Workbench with vintage Soviet equipment

One of the challenges of conducting independent research in 2025 is acquiring proper measurement equipment on a budget that can best be described as “minimal.”

Fortunately, the internet has made it possible to purchase decommissioned scientific instruments from around the world, often at prices that suggest the sellers have no idea what they possess. This is both a blessing and a source of constant disappointment.

The Process

My methodology for online equipment acquisition has evolved over the past decade:

Step 1: Search with Vague Terms

Sellers of Soviet-era equipment often do not know the proper terminology. I have found valuable instruments listed as:

  • “Old electrical box with dial”
  • “Vintage Russian measurement thing”
  • “Soviet oscillator??? works maybe”
  • “Laboratory equipment from grandfather”

The key is to search for misspellings, approximate descriptions, and desperate-sounding listings.

Step 2: Examine Photos Carefully

Most sellers provide 2-3 blurry photographs taken with inadequate lighting. From these, I must determine:

  • Whether the device is actually what I need
  • If any critical components are missing
  • The approximate state of decay
  • Whether those are water stains or something worse

I have developed what I believe is a professional-level skill at identifying equipment from partial shadows and out-of-focus control panels.

Step 3: Ask Questions That Cannot Be Answered

“Does the calibration hold within ±5% over the full range?”

The seller responds: “It turns on. Has some lights.”

This tells me nothing and everything.

Step 4: Make Peace with Uncertainty

Eventually, I click “Buy Now” and enter a state of philosophical acceptance. Either:

  1. The device will arrive and work (15% probability)
  2. The device will arrive and partially work (40% probability)
  3. The device will arrive and not work but be repairable (30% probability)
  4. The device will arrive and be completely unusable (10% probability)
  5. The device will not arrive at all (5% probability)

Recent Acquisitions

Success: Б5-71/3 Function Generator (1987)
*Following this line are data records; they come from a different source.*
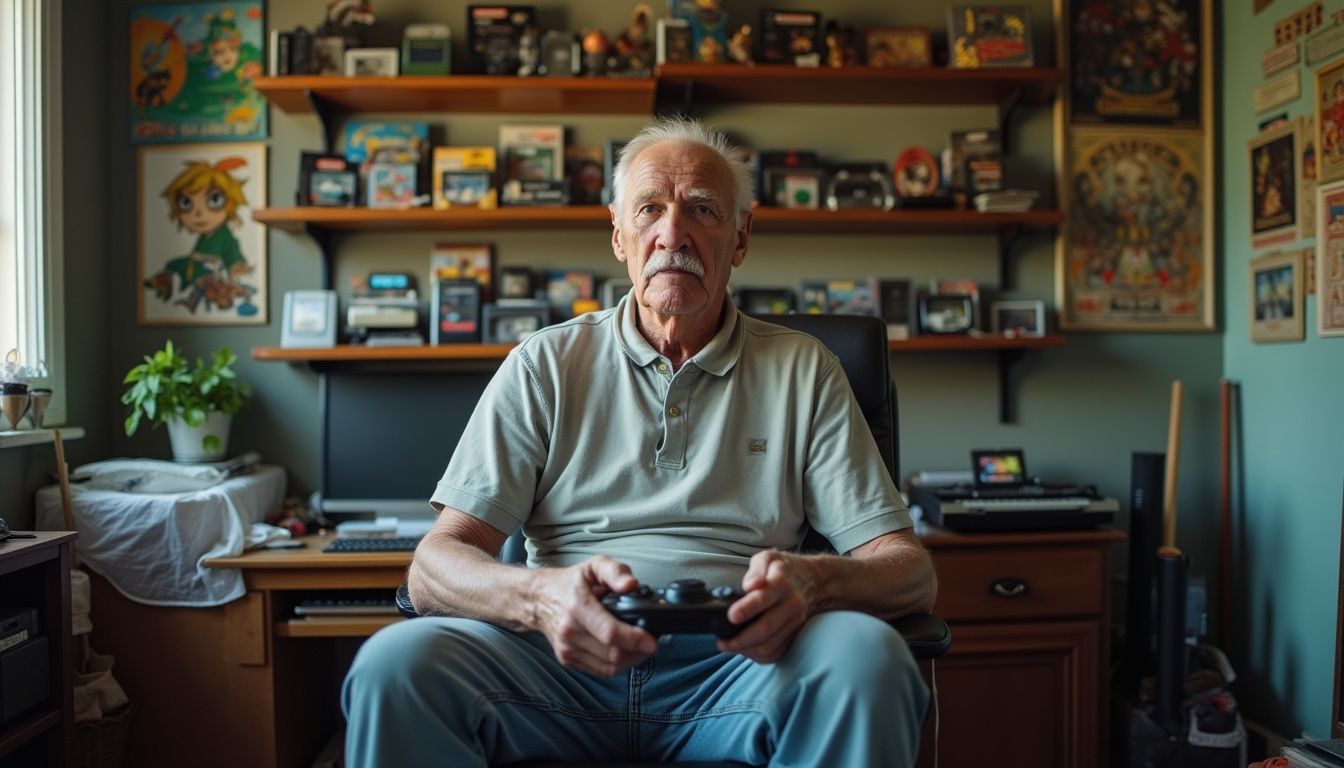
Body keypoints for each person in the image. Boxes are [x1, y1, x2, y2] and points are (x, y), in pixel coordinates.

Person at [342, 116, 938, 768]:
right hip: (557, 664)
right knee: (395, 666)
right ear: (619, 236)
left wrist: (816, 583)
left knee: (867, 660)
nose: (672, 234)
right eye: (649, 209)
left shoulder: (805, 367)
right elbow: (434, 566)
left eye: (703, 210)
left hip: (742, 667)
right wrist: (541, 599)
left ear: (740, 238)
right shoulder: (544, 363)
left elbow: (908, 570)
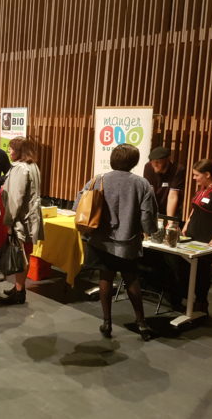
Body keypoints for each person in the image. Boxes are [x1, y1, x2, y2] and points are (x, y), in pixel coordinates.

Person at [74, 143, 158, 341]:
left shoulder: (98, 179)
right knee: (131, 279)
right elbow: (147, 217)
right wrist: (149, 231)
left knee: (105, 277)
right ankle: (141, 323)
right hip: (127, 242)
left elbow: (78, 205)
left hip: (100, 241)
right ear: (134, 162)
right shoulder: (142, 184)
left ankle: (107, 323)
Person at [0, 137, 44, 304]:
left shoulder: (20, 168)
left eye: (11, 149)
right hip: (30, 218)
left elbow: (15, 199)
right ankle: (19, 287)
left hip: (20, 220)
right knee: (24, 254)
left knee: (20, 255)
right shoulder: (33, 166)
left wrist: (9, 222)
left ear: (19, 151)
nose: (9, 152)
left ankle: (19, 292)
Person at [181, 159, 212, 313]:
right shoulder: (203, 188)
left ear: (207, 174)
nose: (194, 178)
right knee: (186, 268)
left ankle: (201, 304)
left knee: (201, 271)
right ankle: (188, 300)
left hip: (209, 240)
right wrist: (187, 224)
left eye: (196, 175)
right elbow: (195, 208)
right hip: (193, 237)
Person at [143, 146, 186, 218]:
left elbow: (173, 196)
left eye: (158, 162)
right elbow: (150, 193)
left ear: (167, 160)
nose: (155, 165)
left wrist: (169, 220)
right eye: (153, 161)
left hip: (171, 208)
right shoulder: (148, 166)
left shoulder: (177, 169)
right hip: (154, 208)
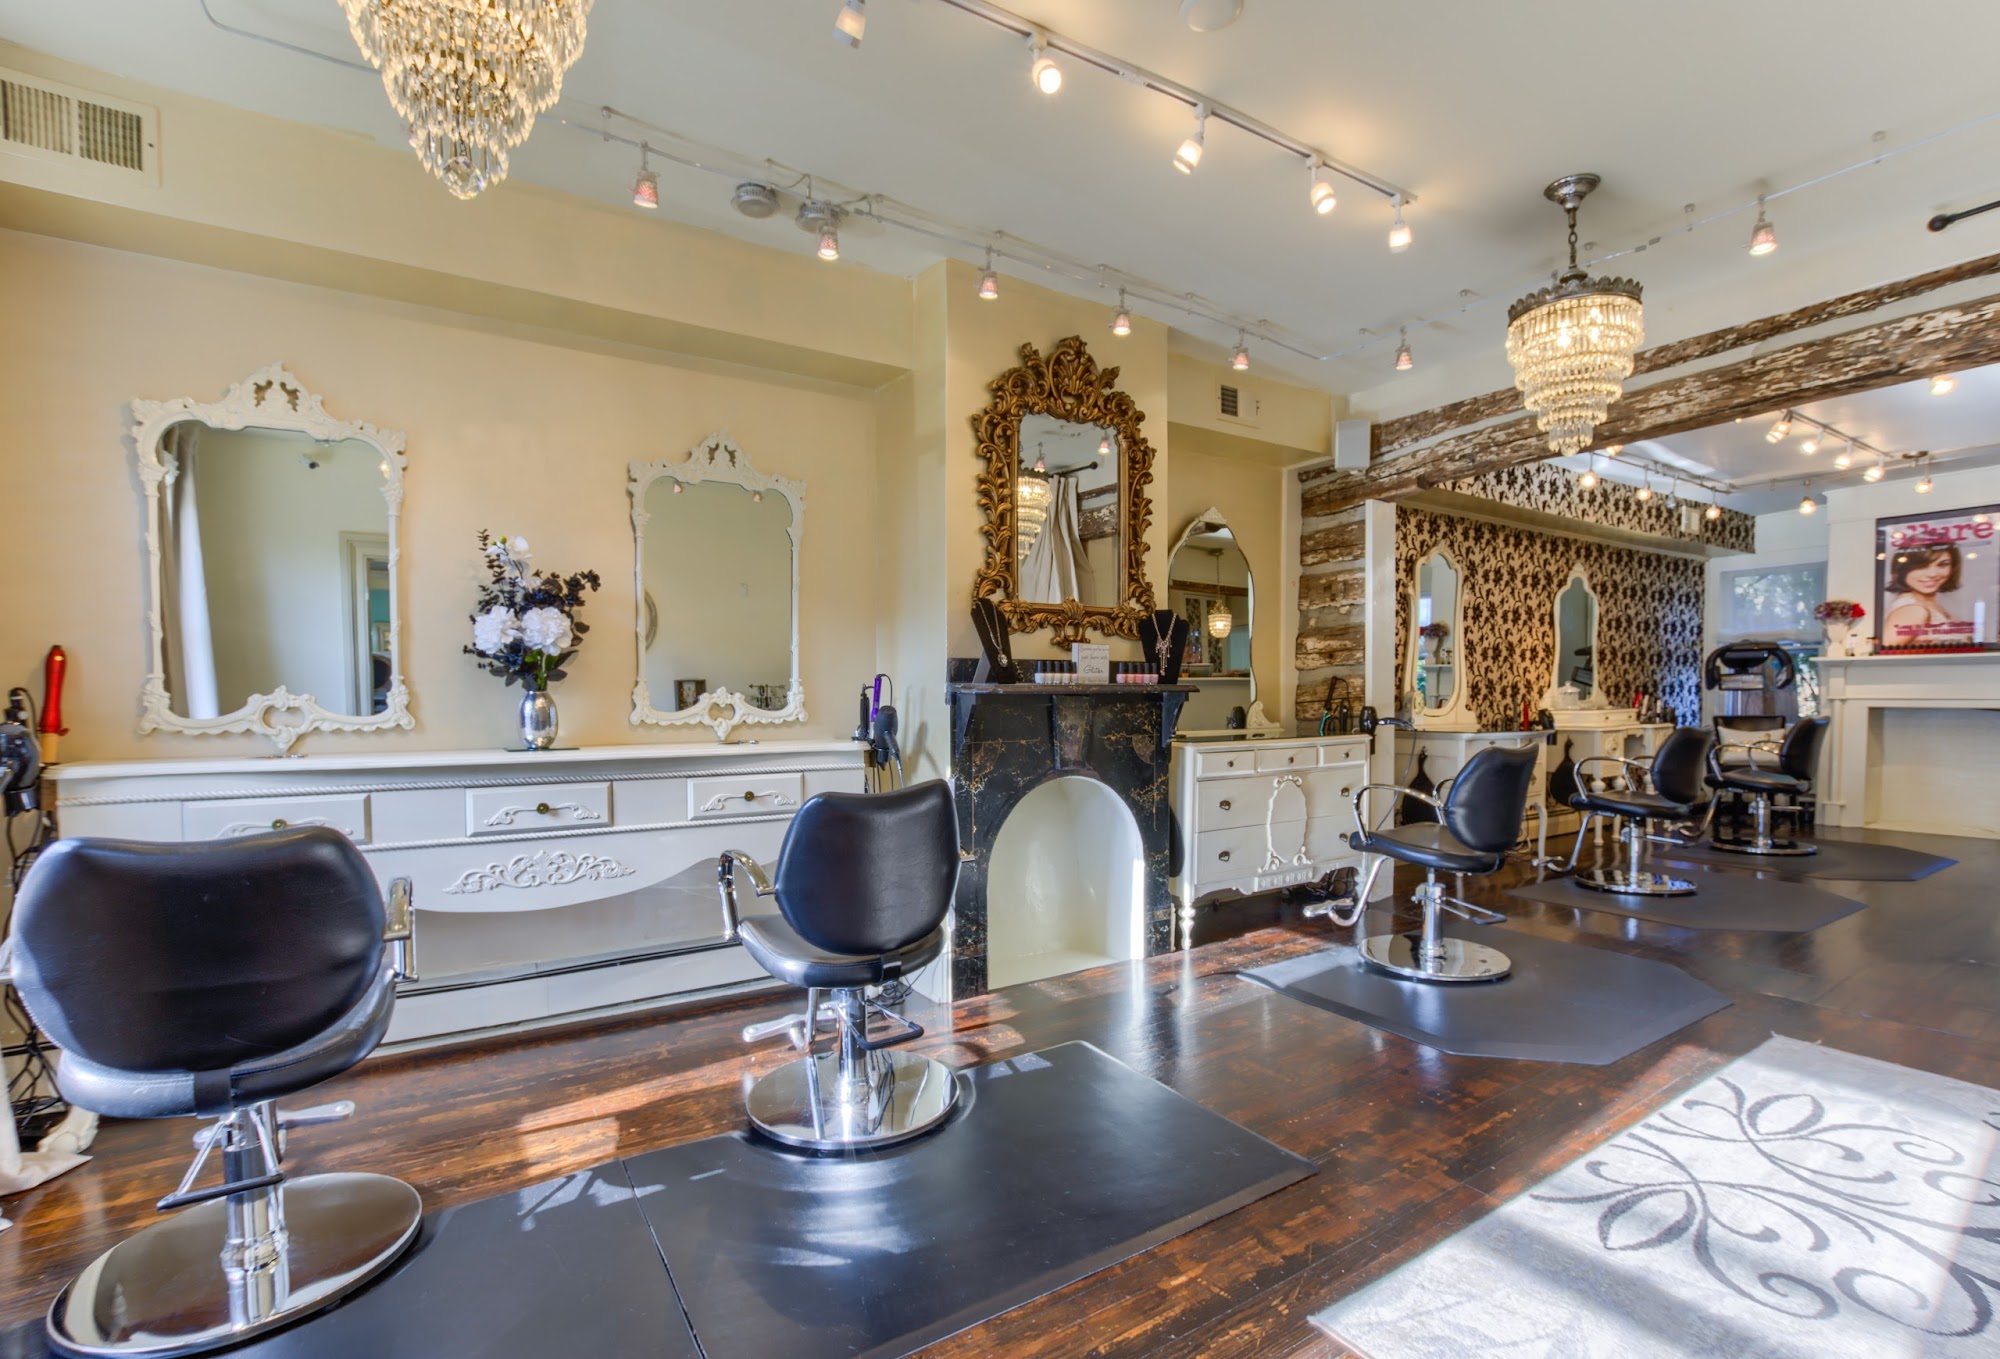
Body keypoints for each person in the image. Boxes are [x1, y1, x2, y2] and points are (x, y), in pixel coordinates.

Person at [1883, 545, 1963, 645]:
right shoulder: (1913, 609)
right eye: (1921, 566)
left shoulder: (1928, 604)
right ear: (1902, 569)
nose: (1932, 574)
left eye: (1942, 564)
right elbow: (1887, 651)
Purchased for $35 USD from a seller in Yekaterinburg who described it as “old radio equipment, has buttons.”

Status: Partially functional

  • Frequency range: Works from 10 Hz to ~200 kHz (specifications claim to 1 MHz)
  • Amplitude control: Functions, but not linearly
  • Waveforms: Sine wave is perfect, square wave is more of a “rounded rectangle wave,” triangle wave resembles “disappointed hill wave”
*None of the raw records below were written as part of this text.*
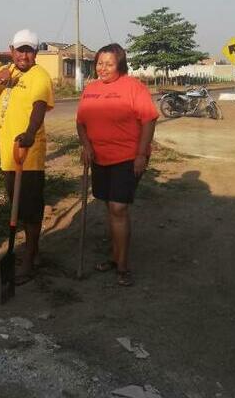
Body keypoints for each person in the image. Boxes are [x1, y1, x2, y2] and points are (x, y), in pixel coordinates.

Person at [76, 43, 158, 287]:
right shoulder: (90, 89)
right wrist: (86, 146)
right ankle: (114, 257)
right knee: (110, 209)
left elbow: (149, 120)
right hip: (99, 158)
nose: (103, 68)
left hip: (128, 158)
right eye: (100, 63)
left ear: (120, 64)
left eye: (109, 64)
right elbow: (81, 122)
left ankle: (123, 266)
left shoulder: (134, 87)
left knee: (118, 208)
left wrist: (141, 154)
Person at [0, 29, 54, 285]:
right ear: (12, 50)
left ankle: (30, 261)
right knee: (18, 208)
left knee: (31, 210)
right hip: (9, 156)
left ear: (35, 53)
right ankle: (34, 253)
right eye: (20, 50)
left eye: (29, 50)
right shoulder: (6, 73)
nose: (24, 55)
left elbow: (39, 107)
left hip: (28, 154)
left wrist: (30, 133)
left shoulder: (39, 76)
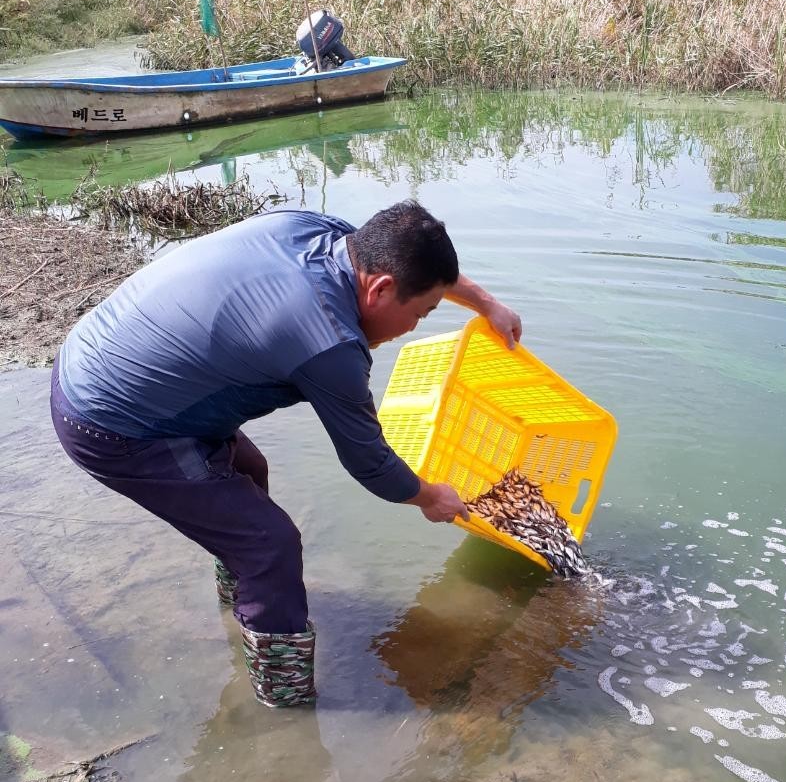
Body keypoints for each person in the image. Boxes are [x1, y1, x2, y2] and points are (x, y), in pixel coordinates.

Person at [50, 201, 522, 708]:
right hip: (112, 421)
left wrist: (486, 304)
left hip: (99, 357)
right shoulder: (331, 342)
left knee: (248, 472)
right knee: (269, 545)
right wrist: (429, 496)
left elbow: (418, 267)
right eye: (419, 313)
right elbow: (370, 464)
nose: (413, 326)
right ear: (381, 289)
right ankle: (285, 702)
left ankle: (245, 612)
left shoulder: (320, 231)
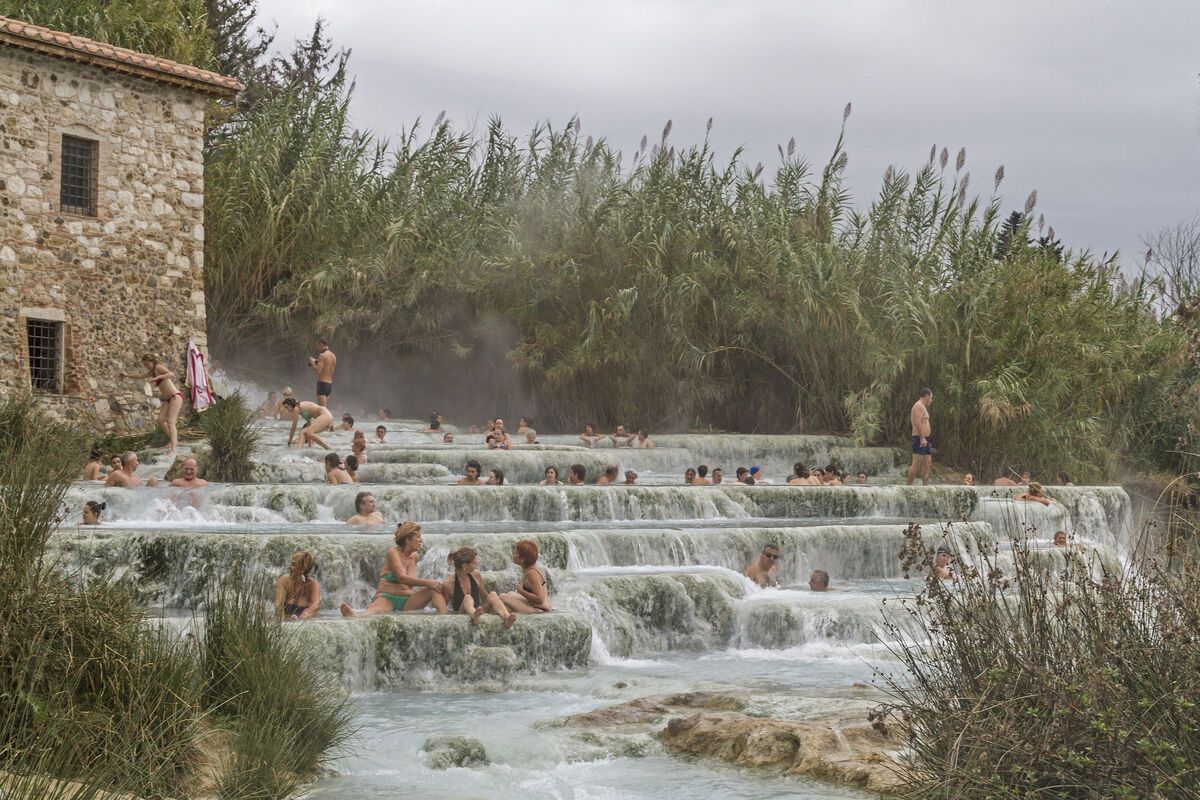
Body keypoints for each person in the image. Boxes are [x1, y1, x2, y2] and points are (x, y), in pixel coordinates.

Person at [341, 522, 449, 617]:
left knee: (434, 589)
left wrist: (433, 585)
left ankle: (444, 617)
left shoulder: (414, 556)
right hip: (388, 598)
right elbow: (402, 578)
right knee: (376, 608)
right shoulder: (393, 553)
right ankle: (357, 614)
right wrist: (429, 582)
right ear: (407, 539)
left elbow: (410, 583)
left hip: (407, 601)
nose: (421, 540)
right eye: (418, 537)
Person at [121, 354, 184, 454]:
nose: (146, 366)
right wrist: (127, 375)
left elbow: (171, 374)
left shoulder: (158, 367)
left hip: (175, 397)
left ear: (152, 361)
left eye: (147, 364)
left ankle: (173, 449)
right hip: (168, 399)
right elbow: (140, 376)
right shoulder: (152, 371)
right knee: (160, 420)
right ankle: (174, 441)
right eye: (144, 365)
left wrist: (159, 377)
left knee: (171, 422)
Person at [441, 546, 516, 627]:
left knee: (493, 594)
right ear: (464, 566)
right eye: (473, 563)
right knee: (467, 598)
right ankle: (474, 615)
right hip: (462, 613)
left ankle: (507, 618)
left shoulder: (476, 575)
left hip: (479, 611)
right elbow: (443, 610)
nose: (476, 565)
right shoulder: (448, 584)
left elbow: (484, 596)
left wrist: (499, 605)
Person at [499, 539, 552, 613]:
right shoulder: (529, 569)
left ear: (523, 559)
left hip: (540, 610)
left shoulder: (532, 574)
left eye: (515, 553)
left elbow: (540, 599)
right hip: (535, 606)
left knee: (503, 598)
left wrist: (521, 591)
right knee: (509, 595)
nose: (513, 555)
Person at [275, 550, 321, 620]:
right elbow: (278, 606)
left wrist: (305, 614)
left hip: (304, 620)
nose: (289, 567)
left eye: (293, 565)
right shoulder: (283, 581)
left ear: (302, 569)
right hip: (286, 619)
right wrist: (282, 622)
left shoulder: (313, 584)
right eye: (291, 564)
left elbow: (316, 605)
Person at [906, 387, 934, 486]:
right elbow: (917, 422)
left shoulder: (923, 407)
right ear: (926, 396)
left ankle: (925, 487)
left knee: (927, 464)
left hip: (926, 439)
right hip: (919, 438)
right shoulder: (918, 406)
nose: (931, 400)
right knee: (916, 463)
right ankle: (908, 487)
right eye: (930, 397)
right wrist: (922, 438)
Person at [308, 338, 337, 407]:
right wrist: (316, 361)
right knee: (325, 408)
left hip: (322, 383)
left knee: (322, 409)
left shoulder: (322, 355)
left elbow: (318, 371)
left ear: (321, 344)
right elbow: (329, 367)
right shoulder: (333, 356)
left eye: (317, 346)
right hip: (329, 384)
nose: (317, 348)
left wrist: (312, 363)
Overall assessment: Worth $35

Mixed Result: Oscilloscope Probes (Unknown Origin)

Purchased a set of five oscilloscope probes for $12 USD. Description: “Oscilloscope accessories, Soviet, vintage.”

Status: Three work perfectly, one is intermittent, one appears to be a broken pen

Overall assessment: $12 for three working probes is acceptable; the broken pen adds character

Disaster: “Working Power Supply”

Purchased for $60 USD what was advertised as a “fully functional laboratory power supply, recently tested.”

Status upon arrival:

  • Output terminals corroded to point of unrecognizability
  • Internal capacitors had visibly leaked
  • Transformer made concerning buzzing sound
  • “Recently tested” apparently meant “we plugged it in and it didn’t immediately explode”

Overall assessment: Now source of spare parts worth approximately $15

The Philosophy

Some might ask: “Why not simply purchase new equipment from reputable suppliers?”

The answer is complex:

  1. Budget constraints: New equipment costs 20-50x more
  2. Character: Soviet-era instruments have personality (and quirks that must be understood)
  3. Availability: Modern equipment often has “helpful” features I don’t need and cannot disable
  4. The Hunt: There is satisfaction in finding functional equipment that others have discarded
  5. Stubbornness: Possibly this is the main reason

Current Wishlist

I am currently searching for:

  • Г3-112 frequency synthesizer (1980s era)
  • Any working spectrum analyzer from before 1995
  • Ц4342 digital multimeter to compare against my analog Ц4353
  • Replacement probe for Tektronix oscilloscope (good luck to me)

If you, dear reader, happen to have any of these gathering dust in a closet, please contact me. I promise to give them a home where they will be used for measurements of questionable scientific value.

Conclusion

Online equipment acquisition is part skill, part luck, and part willingness to accept disappointment. It is not unlike experimental physics itself.

Tomorrow, a package arrives from Novosibirsk. The seller description: “Box with wires and meters. Old. Science?”

I am optimistic. Experience suggests I should not be.


Update: The package from Novosibirsk contained Soviet-era Christmas lights and a telephone. Neither is what I ordered, but the telephone actually works.